Here is one of my core beliefs: specialization is good. You shouldn’t try to be able to do everything; you should focus on developing your core strengths as much as possible and outsource or delegate most of everything else.

However, there’s a dark side to that philosophy. Once you adopt the mantra that you should be good at your “thing” and not worry too much about trying to be a jack-of-all-trades, you can then become too dismissive of things you aren’t good at.

Just because you aren’t good at something doesn’t mean you shouldn’t ever do it.

First, your life doesn’t have to be an endless pursuit of efficiency. I’m not a skilled auto mechanic; if something were wrong with my car, the best thing for me to do would be to pay money to a specialist to have it fixed. But that doesn’t mean I shouldn’t ever tinker around with my car. It can be fun to learn things, and it can still be valuable – even moving from “totally ignorant” to “basic knowledge” can help you interact with experts better, saving time and money all around.

But it’s also just good for the soul to recognize that the world is full of things to be good at, and you won’t be good at all of them. It gives you a deeper appreciation of your fellow humans and their myriad skills and talents.

Plus, botching stuff on a regular basis both keeps you humble and gives you a lot of information about the world. The best ideas come from disasters.

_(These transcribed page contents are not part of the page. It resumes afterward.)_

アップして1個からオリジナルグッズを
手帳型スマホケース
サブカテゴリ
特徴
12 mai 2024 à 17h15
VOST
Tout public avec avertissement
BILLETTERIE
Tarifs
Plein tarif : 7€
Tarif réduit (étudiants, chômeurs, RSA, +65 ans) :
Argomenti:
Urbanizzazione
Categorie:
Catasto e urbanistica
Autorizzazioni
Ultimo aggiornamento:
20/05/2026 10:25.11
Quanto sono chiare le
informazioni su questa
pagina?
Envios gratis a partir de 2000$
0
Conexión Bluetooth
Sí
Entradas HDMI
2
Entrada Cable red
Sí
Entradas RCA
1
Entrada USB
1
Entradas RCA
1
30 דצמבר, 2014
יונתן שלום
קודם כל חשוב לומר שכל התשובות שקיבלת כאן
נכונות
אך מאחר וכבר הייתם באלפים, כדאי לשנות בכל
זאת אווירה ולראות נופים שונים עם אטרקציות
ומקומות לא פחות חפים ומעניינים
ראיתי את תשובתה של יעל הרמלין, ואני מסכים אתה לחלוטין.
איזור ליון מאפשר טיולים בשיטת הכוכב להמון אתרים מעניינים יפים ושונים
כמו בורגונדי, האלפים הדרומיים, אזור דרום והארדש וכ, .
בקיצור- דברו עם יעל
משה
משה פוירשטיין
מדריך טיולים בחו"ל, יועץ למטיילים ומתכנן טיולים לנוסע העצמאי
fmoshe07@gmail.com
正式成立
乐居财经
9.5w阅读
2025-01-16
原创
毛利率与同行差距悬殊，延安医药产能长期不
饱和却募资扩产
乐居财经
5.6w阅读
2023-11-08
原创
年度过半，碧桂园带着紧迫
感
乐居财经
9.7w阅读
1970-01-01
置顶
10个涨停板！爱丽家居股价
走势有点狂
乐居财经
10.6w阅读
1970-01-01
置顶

So I still believe that when it comes to carving out your place in the world, it’s good to find the thing you’re good at and dive in. When you’re serious about personal development and in that mental space, you should be spending that time improving your core strengths, not trying to overcome every little thing you’re not good at. But when you’re just living your life – in leisure, relaxing, exploring the universe – be eager to lose. Lose graciously, and watch the world pour information and inspiration onto you that you can take back with you to your tower of victory, to build it even higher.